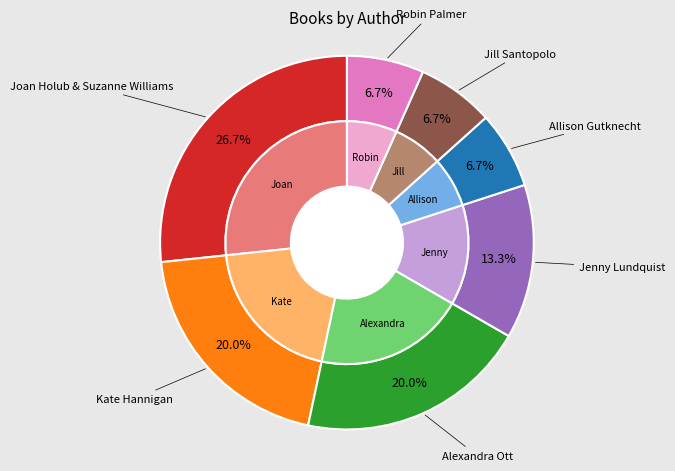

The Jenny Lundquist slice represents 13% of the pie. True or false?

True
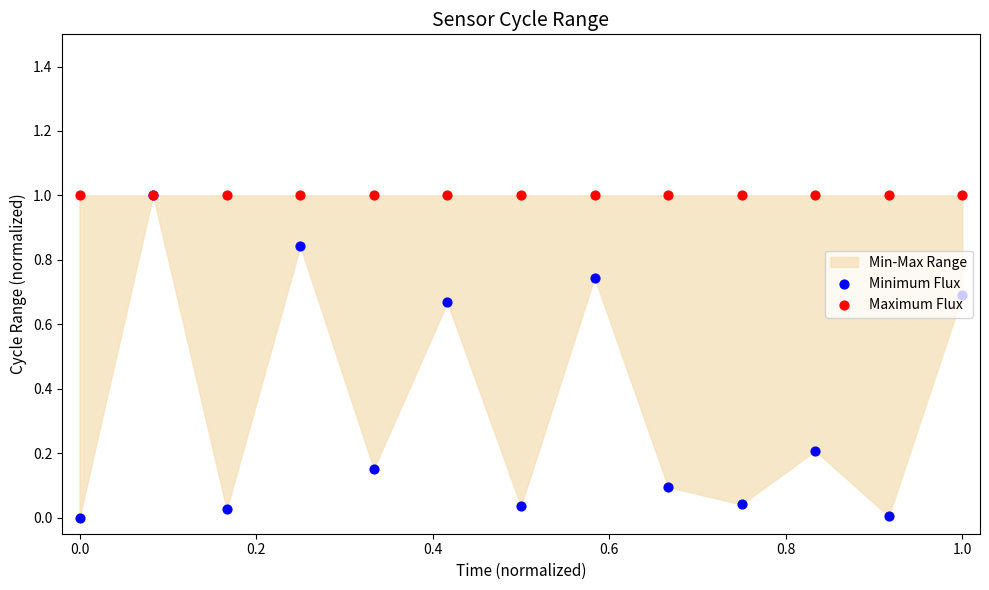

Which series contains the lowest Y value?

Minimum Flux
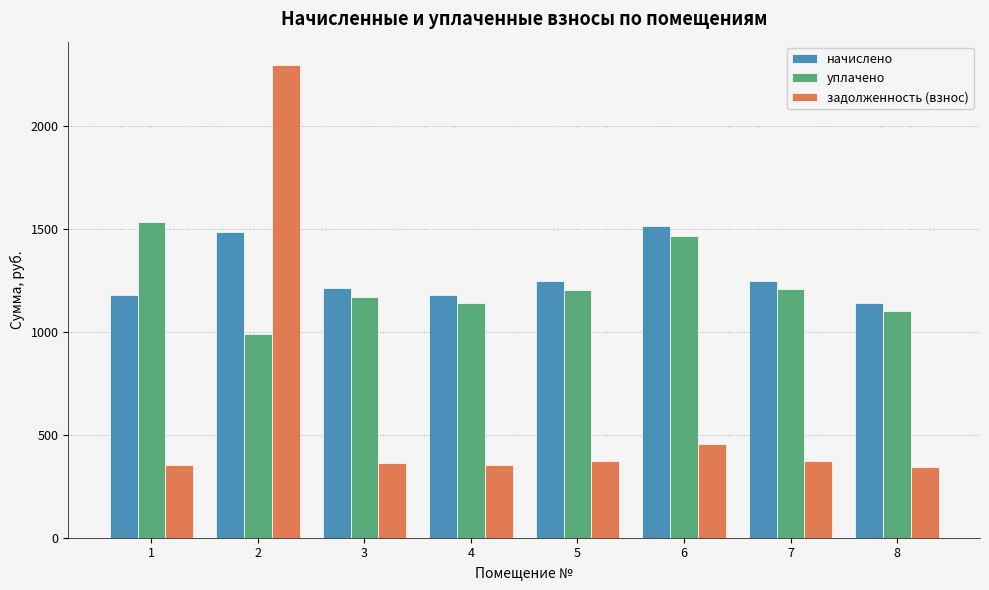

The value of начислено at 7 is 1248.8. True or false?

True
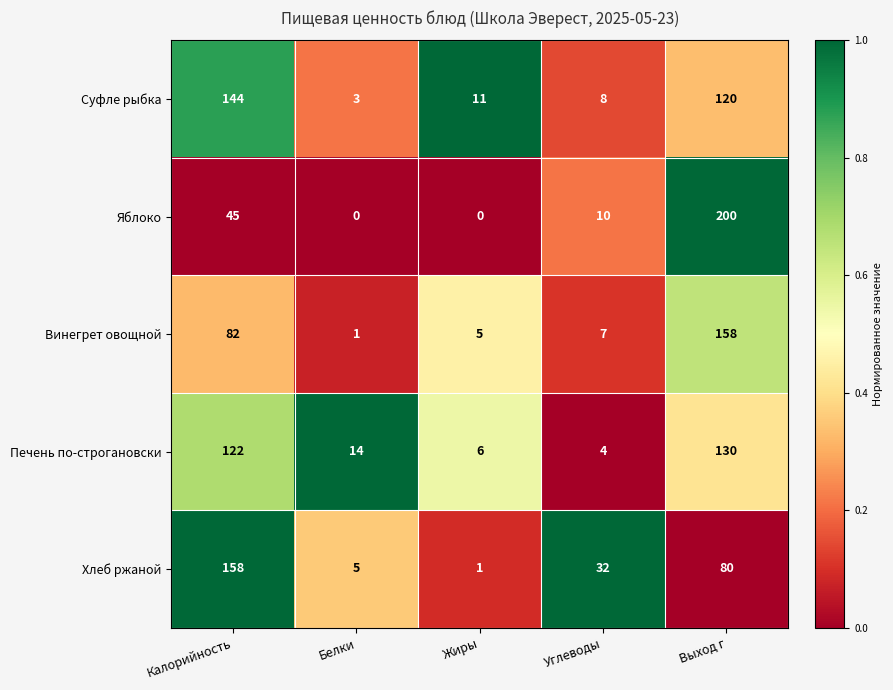

Count the number of categories in the chart.

5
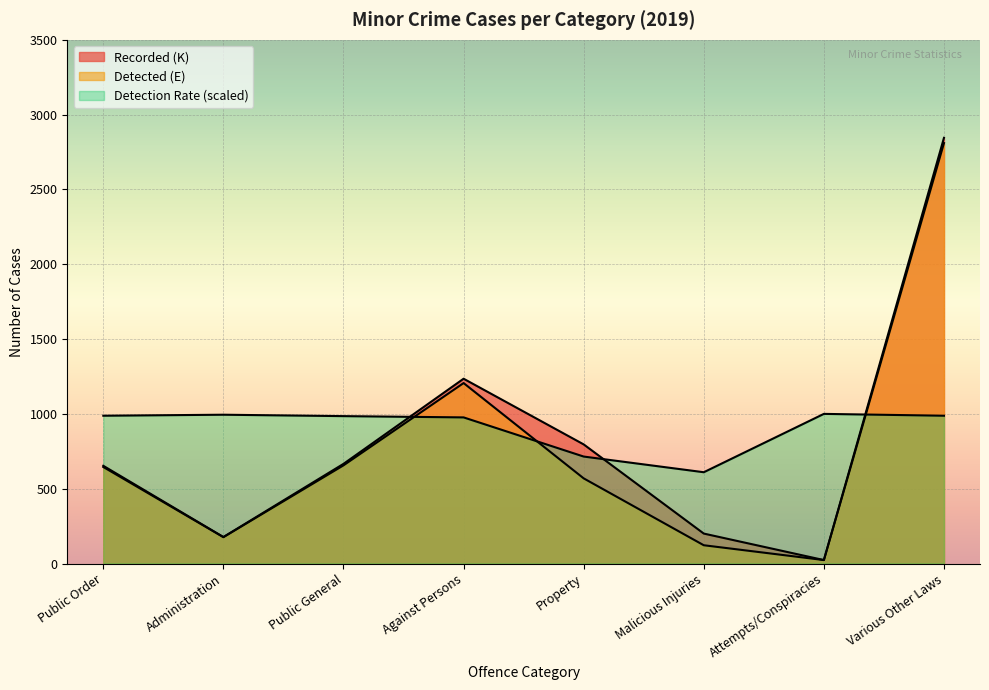

Which series has the largest range (max minus min)?

Recorded (K)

───

JOB ITEM: Convert all of the records above into a Markdown table with the columns No. and Text, giving each nonblank line its own numbered row. Leave the pictures out of the table.

YOUR SOLUTION:
| No. | Text |
|---|---|
| 1 | The Jenny Lundquist slice represents 13% of the pie. True or false? |
| 2 | True |
| 3 | Which series contains the lowest Y value? |
| 4 | Minimum Flux |
| 5 | The value of начислено at 7 is 1248.8. True or false? |
| 6 | True |
| 7 | Count the number of categories in the chart. |
| 8 | 5 |
| 9 | Which series has the largest range (max minus min)? |
| 10 | Recorded (K) |